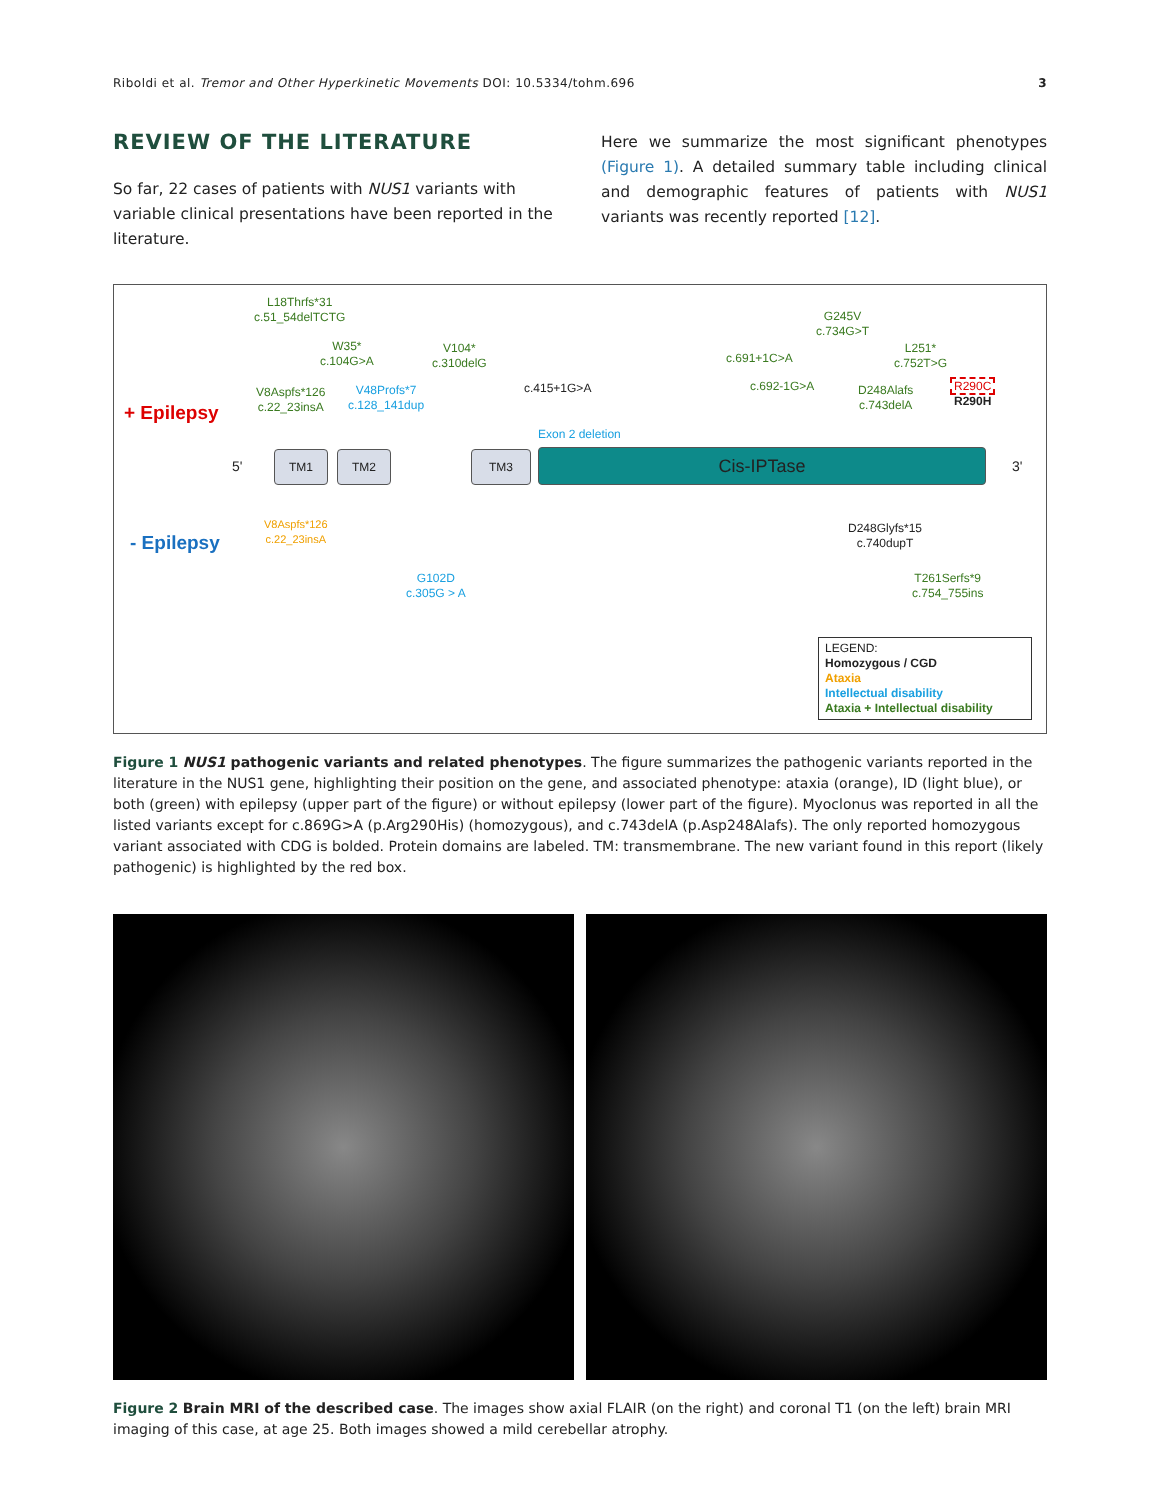Riboldi et al. Tremor and Other Hyperkinetic Movements DOI: 10.5334/tohm.696 3
REVIEW OF THE LITERATURE
So far, 22 cases of patients with NUS1 variants with variable clinical presentations have been reported in the literature.
Here we summarize the most significant phenotypes (Figure 1). A detailed summary table including clinical and demographic features of patients with NUS1 variants was recently reported [12].
+ Epilepsy
L18Thrfs*31
c.51_54delTCTG
W35*
c.104G>A
V104*
c.310delG
V8Aspfs*126
c.22_23insA
V48Profs*7
c.128_141dup
c.415+1G>A
Exon 2 deletion
c.691+1C>A
c.692-1G>A
G245V
c.734G>T
L251*
c.752T>G
D248Alafs
c.743delA
R290C
R290H
5'
TM1 TM2 TM3 Cis-IPTase 3'
- Epilepsy
V8Aspfs*126
c.22_23insA
D248Glyfs*15
c.740dupT
G102D
c.305G > A
T261Serfs*9
c.754_755ins
LEGEND:
Homozygous / CGD
Ataxia
Intellectual disability
Ataxia + Intellectual disability
Figure 1 NUS1 pathogenic variants and related phenotypes. The figure summarizes the pathogenic variants reported in the literature in the NUS1 gene, highlighting their position on the gene, and associated phenotype: ataxia (orange), ID (light blue), or both (green) with epilepsy (upper part of the figure) or without epilepsy (lower part of the figure). Myoclonus was reported in all the listed variants except for c.869G>A (p.Arg290His) (homozygous), and c.743delA (p.Asp248Alafs). The only reported homozygous variant associated with CDG is bolded. Protein domains are labeled. TM: transmembrane. The new variant found in this report (likely pathogenic) is highlighted by the red box.
Figure 2 Brain MRI of the described case. The images show axial FLAIR (on the right) and coronal T1 (on the left) brain MRI imaging of this case, at age 25. Both images showed a mild cerebellar atrophy.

----

→ **Exercise brief**: Leaving the pictures out, give back each line above exactly.

→ **Answer for the task**:
Riboldi et al. Tremor and Other Hyperkinetic Movements DOI: 10.5334/tohm.696 3
REVIEW OF THE LITERATURE
So far, 22 cases of patients with NUS1 variants with variable clinical presentations have been reported in the literature.
Here we summarize the most significant phenotypes (Figure 1). A detailed summary table including clinical and demographic features of patients with NUS1 variants was recently reported [12].
+ Epilepsy
L18Thrfs*31
c.51_54delTCTG
W35*
c.104G>A
V104*
c.310delG
V8Aspfs*126
c.22_23insA
V48Profs*7
c.128_141dup
c.415+1G>A
Exon 2 deletion
c.691+1C>A
c.692-1G>A
G245V
c.734G>T
L251*
c.752T>G
D248Alafs
c.743delA
R290C
R290H
5'
TM1 TM2 TM3 Cis-IPTase 3'
- Epilepsy
V8Aspfs*126
c.22_23insA
D248Glyfs*15
c.740dupT
G102D
c.305G > A
T261Serfs*9
c.754_755ins
LEGEND:
Homozygous / CGD
Ataxia
Intellectual disability
Ataxia + Intellectual disability
Figure 1 NUS1 pathogenic variants and related phenotypes. The figure summarizes the pathogenic variants reported in the literature in the NUS1 gene, highlighting their position on the gene, and associated phenotype: ataxia (orange), ID (light blue), or both (green) with epilepsy (upper part of the figure) or without epilepsy (lower part of the figure). Myoclonus was reported in all the listed variants except for c.869G>A (p.Arg290His) (homozygous), and c.743delA (p.Asp248Alafs). The only reported homozygous variant associated with CDG is bolded. Protein domains are labeled. TM: transmembrane. The new variant found in this report (likely pathogenic) is highlighted by the red box.
Figure 2 Brain MRI of the described case. The images show axial FLAIR (on the right) and coronal T1 (on the left) brain MRI imaging of this case, at age 25. Both images showed a mild cerebellar atrophy.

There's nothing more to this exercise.